O entendimento da Aneel é de que não é competência da agência analisar a modelagem do leilão, feita pelo Ministério de Minas e Energia e pela EPE (Empresa de Pesquisa Energética), mas sim avaliar se o pregão ocorreu de acordo com as diretrizes desenhadas.

Portanto, o órgão deve homologar o pregão, enquanto os questionamentos sobre o preço-teto e as mudanças de valor ficam a cargo de outras instâncias, por exemplo, a Justiça.

Até o momento, o Ministério Público Federal foi contra, em mais de uma ocasião, a homologação do certame e pediu sua investigação. Tanto na Justiça, quanto no TCU, porém, ainda não houve decisão sobre mérito – e até aqui, os pedidos de urgência para apreciação do caso não foram aceitos.

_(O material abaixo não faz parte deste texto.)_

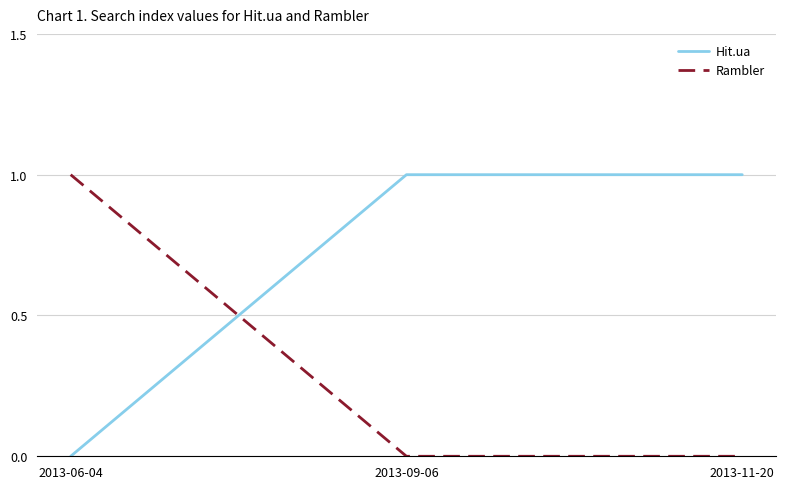

What is the spread (max minus min) of values at 2013-06-04?

1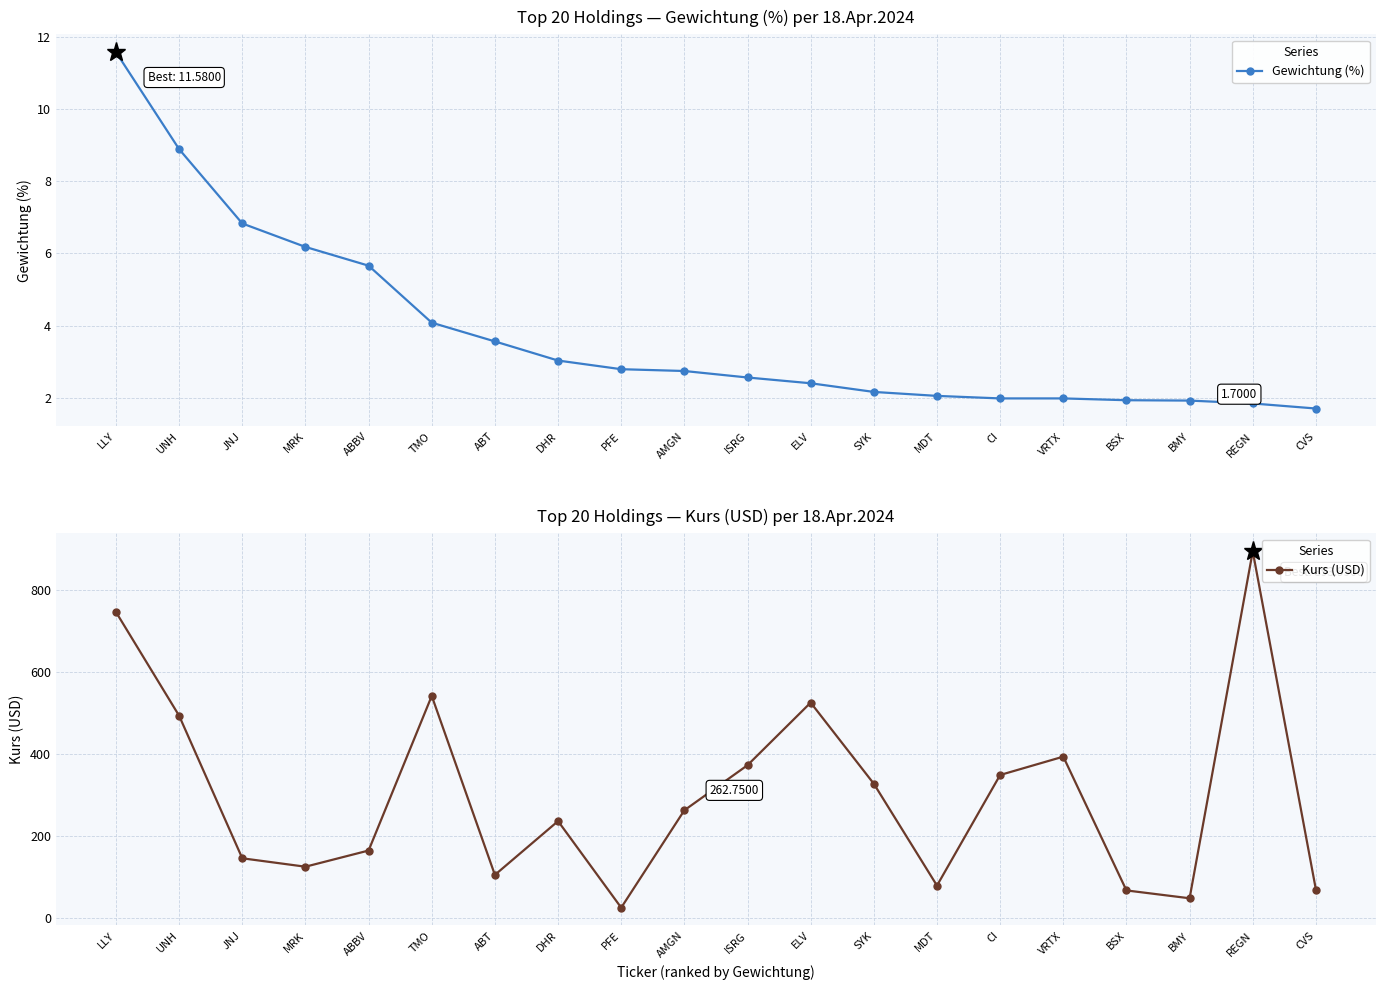

What is the maximum value for Kurs (USD)?

894.0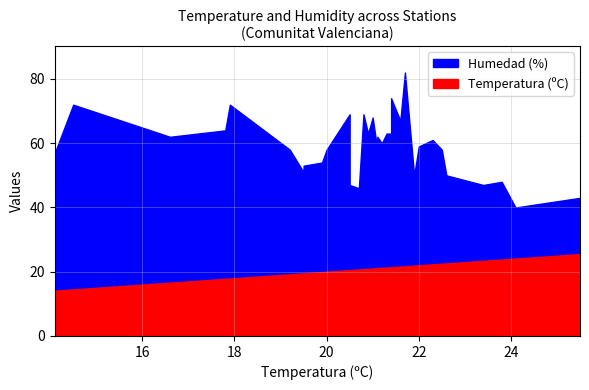

What is the difference between the second highest and minimum values in the Temperatura (ºC) series?

10.0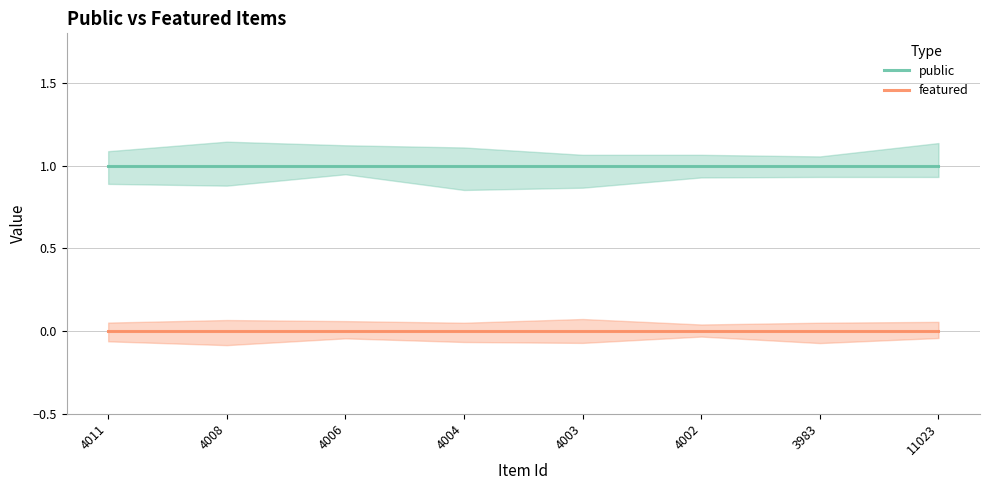

Reading right to left, what are all the values shown in this chart?

public: 1	1	1	1	1	1	1	1
featured: 0	0	0	0	0	0	0	0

A AudElétrica – área técnica do tribunal para o tema – ressalta a importância da contratação de energia para garantir o abastecimento da população do Brasil. Mas questiona a modelagem de preços do leilão e vê um resultado com baixa concorrência entre empresas, deixando o pregão na mão de grandes conglomerados, o que resultou na “contratação com elevado custo e reduzido grau de rivalidade”.

A área técnica defende que os certames devem ter como objetivo “a justa remuneração” das empresas “e não propostas baseadas na oportunidade desses agentes lucrarem extraordinariamente”.

Já o MPF afirmou que “o aumento repentino de até 100% nos preços-teto dos produtos nas vésperas do certame configura, prima facie, um grave vício de motivação” uma vez que, segundo os documento juntados ao processo até agora, a mudança de valor levou em conta “tão somente dados autodeclarados pelos entes privados interessados em disputar e lucrar com o certame”.

O leilão contratou 19 GW de reserva de energia de usinas térmicas a gás e carvão e hidrelétricas, para os próximos 15 anos.

A reserva é um modelo no qual as usinas não são contratadas exatamente para a geração de energia, mas sim para ficarem de prontidão para serem acionadas em caso de necessidade – para evitar apagões ou desabastecimento, por exemplo.

Quando são de fato acionadas, essas usinas também precisam ser pagas, o que pode aumentar ainda mais o custo para a União e, consequentemente, para a conta de luz.

O certame aconteceu em um modelo no qual o governo federal define um preço-teto a ser pago nas contratações, e vence a disputa a empresa que oferecer o valor mais baixo. Ele também foi fatiado em diversas rodadas.

A modelagem é questionada por uma série de fatores. Por exemplo, porque o seu preço-teto praticamente dobrou, atendendo a um pedido do Ministério de Minas e Energia -passou de cerca de R$ 300 bilhões para mais de R$ 500 bilhões-, com um intervalo de apenas três dias entre a apresentação dos valores iniciais e os atualizados.

Nesse ponto, a ação acrescenta que o resultado apresentou um deságio baixo, de cerca de 5%.

O modelo escolhido pelo Executivo contratou usinas termelétricas e hidrelétricas que ficam de prontidão, para serem acionadas caso haja risco de desabastecimento no Brasil.

Já um sistema de baterias seria capaz de armazenar o excesso de energia gerada pelas fontes eólica e solar para liberá-lo à rede quando necessário.